- [Required work] Copy word for word the part of the NBD backup text starting at "Full presentation on" and ending at "vSphere virtual machines.".

- [Source passage]
____

NBD Transport and number of backup streams
NBD Transport and number of backup streams

As you can see, by the time the number of streams has reached 4 (in other words, four virtual machines were simultaneously getting backed up), each stream is able to deliver just 55 MB/sec and the overall throughput is 220 MB/sec. This is nowhere near the available bandwidth of 600 MB/sec.

The reasoning behind this type of bandwidth throttling is straightforward. You don’t want VMkernel to be strained by serving this type of copy operations while it has better things to do. VMkernel’s primary function is to orchestrate VM processes. VMware engineering (VMware was also a partner in this benchmark, we submitted the full story as a paper for VMworld 2012) confirmed this behavior as normal.

This naturally puts NBD as a second-class citizen in backup transport world, doesn’t it? The good news is that there is a way to solve this problem! Instead of backing up too many virtual machines from the same host, just make your backup policy/job configuration to distribute the load over multiple hosts. Unfortunately, in environments with 100s of hosts and 1000s of virtual machines, it may be difficult to do it manually. Veritas NetBackup provides VMware Resource Limits as part of its Intelligent Policies for VMware backup where you can limit the number of jobs at VMware vSphere object levels, which is quite handy in this type of situations. For example, I ask customers to limit number of jobs per ESXi host to 4 or less using such intelligent policies and resource limit setting. Thus NetBackup can scale-out its throughput by tapping NBD connections from multiple hosts to keep its available pipe fully utilized while limiting the impact of NBD backups on production ESXi hosts.

Thus Veritas NetBackup moves NBD to first class status in protecting large environments even when the backend storage isn’t on Fiber Channel SAN. For example, NetBackup’s NBD has proven its scale in NetApp FlexPod, VCE VBLOCK, Nutanix and VMware EVO (VSAN). Customers could enjoy the simplicity of NBD and scale-out performance of NetBackup in these converged platforms.

References:

Taking VMware vSphere Storage APIs for Data Protection to the Limit: Pushing the Backup Performance Envelope; Rasheed, Winter et al. VMworld 2012

Full presentation on Pushing the Backup Performance Envelope

Dear EMC Avamar, please stop leeching from enterprise vSphere environments

VMware introduced vStorage APIs for Data Protection (VADP) so that backup products can do centralized, efficient, off-host LAN free backup of vSphere virtual machines.

In the physical world, most systems have plenty of resources, often underutilized. Running backup agent in such a system wasn’t a primary concern for most workloads. The era of virtualization changed things drastically. Server consolidation via virtualization allowed organizations to get the most out of their hardware investment. That means backup agents do not have the luxury to simply take up resources from production workloads anymore as the underlying ESXi infrastructure is optimized and right-sized to get line of business applications running smoothly.

____

- [Record excerpts]
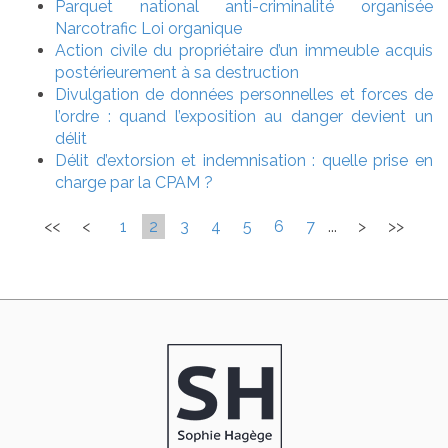
Parquet national anti-criminalité organisée
Narcotrafic Loi organique
Action civile du propriétaire d’un immeuble acquis
postérieurement à sa destruction
Divulgation de données personnelles et forces de
l’ordre : quand l’exposition au danger devient un
délit
Délit d’extorsion et indemnisation : quelle prise en
charge par la CPAM ?
<<
<
1
2
3
4
5
6
7
...
>
>>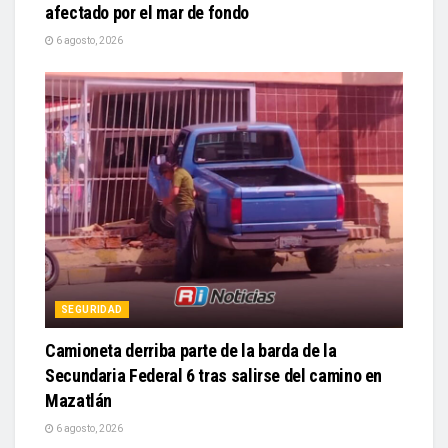
afectado por el mar de fondo
6 agosto, 2026
SEGURIDAD
Camioneta derriba parte de la barda de la
Secundaria Federal 6 tras salirse del camino en
Mazatlán
6 agosto, 2026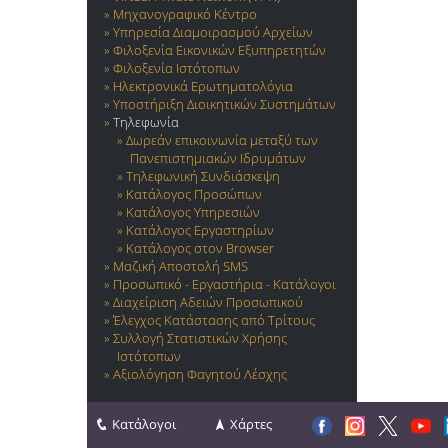
Μηχανογραφικό Κέντρο
Υπηρεσία Διαμοιρασμού Αρχείων
Φιλοξενία Εικονικών Εξυπηρετητών
Φιλοξενία Ιστότοπων
Ηλεκτρονικά Ερωτηματολόγια
Υποστήριξη Διοικητικών Συστημάτων
Τηλεφωνία
Δωρεάν επικοινωνία μεταξύ των
Πανεπιστημιακών Ιδρυμάτων
Τηλεφωνική Συνδιάσκεψη
Κατάλογος Προσώπων
Κατάλογος Υπηρεσιών
Κατάλογος Εργαστηρίων
Κατάλογος στον Browser
Μαζική Αποστολή SMS
Προσωπικό - Εργαστήρια - Κατάλογοι
Διαχείριση Αδειών Προσωπικού
Έλεγχος Κατάστασης από Τρίτους
Συλλογή Στατιστικών Χρήσης
Ιστότοπων
Αξιολόγηση Φαγητού Λέσχης
Κατάλογοι
Χάρτες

____

- [Solved problem]
Full presentation on Pushing the Backup Performance Envelope

Dear EMC Avamar, please stop leeching from enterprise vSphere environments

VMware introduced vStorage APIs for Data Protection (VADP) so that backup products can do centralized, efficient, off-host LAN free backup of vSphere virtual machines.